------ Teks Bacaan

Ramadan satu-satunya bulan yang namanya disebut secara eksplisit dalam al-Qur’an. Tidak ada bulan lain yang namanya disebut seperti Ramadan. Selain itu Ramadan memiliki makna spiritual mendalam, yakni masa penyucian jiwa, peningkatan ketakwaan, bulan turunnya Al-Qur’an, dan memiliki malam Lailatul Qadar yang lebih baik dari seribu bulan (Quraisy Shihab, 2021).
Al-Qur’an surat al-Baqarah (2):183 menjelaskan bahwa tujuan puasa (Ramadan) adalah “la’allakum tattaquun” (mencapai derajat ketakwaan sejati). Firman tersebut mengilhami segenap umat Islam untuk mengistimewakan Ramadan melebihi bulan-bulan lainnya. Wujud pengistimewaan terhadap bulan Ramadan antara lain rutinitas sehari-hari yang biasanya terfokus pada pemenuhan kebutuhan duniawiyah menurun drastis. Sebaliknya, tempat-tempat ibadah menjadi semarak dan penuh dengan kegiatan keagamaan. Seperti salat tarawih, tadarrus al-Qur’an, ceramah agama, bersedekah atau santunan bagi kaum dhuafa dan lain sebagaimya.
Said Hawa (1987) berpendapat: al-shaumu madrasatun lil mukminin (puasa tempat pendidikan bagi kaum muslimin) konsep ini mempertegas bahwa Islam mewajibkan puasa bagi pemeluknya dengan paradigma baru. Pada masa pra Islam puasa dimaksudkan semata-mata mengurangi makan, minum dan tidur, agar penderitaan yang dialami seseorang segera sirna. Maka Islam menjadikan puasa (Ramadan) sebagai sarana meningkatkan ketakwaan dan kepekaan terhadap signal-signal Ilahiyah agar guratan nafsu duniawiyah dapat diluruskan kembali.
Mencermati bulan Ramadan yang penuh berkah, Ramadan sangat strategis dijadikan momentum untuk meningkatkan kualitas keimanan dan ketakwaan. Artinya, kesalehan yang ditampilkan tidak sekadar serimonial tahunan yang bersifat tentatif, melainkan bertahan sampai Ramadan berlalu. Ramadan bukan sebatas ajang penebusan dosa, atau ruang istirahat dari perjalanan panjang berbuat dosa.
Fenomena kesalehan tentatif dalam psikologi agama dikenal dengan sebutan: religious booster effect, yakni fenomena di mana seseorang mengalami lonjakan spiritualitas dalam situasi tertentu, tetapi kembali ke keadaan semula setelah situasi tersebut berakhir.

------------
------ Cuplikan Data

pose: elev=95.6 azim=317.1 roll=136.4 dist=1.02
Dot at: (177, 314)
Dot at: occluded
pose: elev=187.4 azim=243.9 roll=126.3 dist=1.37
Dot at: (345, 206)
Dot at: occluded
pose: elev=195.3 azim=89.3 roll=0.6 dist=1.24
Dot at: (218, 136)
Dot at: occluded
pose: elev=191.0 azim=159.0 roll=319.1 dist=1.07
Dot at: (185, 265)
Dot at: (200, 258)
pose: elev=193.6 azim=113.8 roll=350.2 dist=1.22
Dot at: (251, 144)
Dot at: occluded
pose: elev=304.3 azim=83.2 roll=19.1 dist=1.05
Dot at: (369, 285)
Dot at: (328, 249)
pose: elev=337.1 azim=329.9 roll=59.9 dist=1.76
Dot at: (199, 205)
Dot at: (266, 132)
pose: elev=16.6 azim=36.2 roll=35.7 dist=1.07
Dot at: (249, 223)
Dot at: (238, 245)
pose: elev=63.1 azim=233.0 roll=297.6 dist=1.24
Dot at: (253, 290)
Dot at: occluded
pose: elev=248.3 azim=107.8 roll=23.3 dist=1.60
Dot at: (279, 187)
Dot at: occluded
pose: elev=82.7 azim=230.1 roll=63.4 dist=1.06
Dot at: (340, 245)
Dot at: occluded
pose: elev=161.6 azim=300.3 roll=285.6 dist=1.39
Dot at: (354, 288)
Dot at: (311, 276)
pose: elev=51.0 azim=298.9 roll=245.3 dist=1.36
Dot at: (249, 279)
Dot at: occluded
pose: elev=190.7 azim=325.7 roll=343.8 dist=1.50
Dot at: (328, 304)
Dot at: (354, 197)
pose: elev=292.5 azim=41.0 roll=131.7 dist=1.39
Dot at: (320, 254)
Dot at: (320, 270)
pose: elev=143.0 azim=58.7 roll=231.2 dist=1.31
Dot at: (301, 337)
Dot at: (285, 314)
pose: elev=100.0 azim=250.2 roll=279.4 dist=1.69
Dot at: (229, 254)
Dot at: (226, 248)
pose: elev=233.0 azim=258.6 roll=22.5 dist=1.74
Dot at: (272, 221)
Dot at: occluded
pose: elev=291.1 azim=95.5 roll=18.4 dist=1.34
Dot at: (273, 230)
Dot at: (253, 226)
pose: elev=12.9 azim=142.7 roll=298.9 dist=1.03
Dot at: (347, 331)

------------

Yang Perlu Dikerjakan
a - Terjemahkan kalimat "Tidak ada bulan lain yang namanya disebut seperti Ramadan." dari teks tentang Ramadan ke dalam bahasa Inggris.
b - Tulis ulang bagian data yang dimulai dari baris berisi "pose: elev=51.0 azim=298.9" sampai dengan baris berisi "Dot at: (253, 226)", kedua baris itu ikut dihitung. Ganti "dist" dengan "jarak" dan biarkan yang lain tetap sama. Tampilkan baris-baris itu saja.
Teks bacaan dan data di sini sama sekali tidak berhubungan.

Jawaban Tugas
a - No other month is mentioned by name the way Ramadan is.

b -
pose: elev=51.0 azim=298.9 roll=245.3 jarak=1.36
Dot at: (249, 279)
Dot at: occluded
pose: elev=190.7 azim=325.7 roll=343.8 jarak=1.50
Dot at: (328, 304)
Dot at: (354, 197)
pose: elev=292.5 azim=41.0 roll=131.7 jarak=1.39
Dot at: (320, 254)
Dot at: (320, 270)
pose: elev=143.0 azim=58.7 roll=231.2 jarak=1.31
Dot at: (301, 337)
Dot at: (285, 314)
pose: elev=100.0 azim=250.2 roll=279.4 jarak=1.69
Dot at: (229, 254)
Dot at: (226, 248)
pose: elev=233.0 azim=258.6 roll=22.5 jarak=1.74
Dot at: (272, 221)
Dot at: occluded
pose: elev=291.1 azim=95.5 roll=18.4 jarak=1.34
Dot at: (273, 230)
Dot at: (253, 226)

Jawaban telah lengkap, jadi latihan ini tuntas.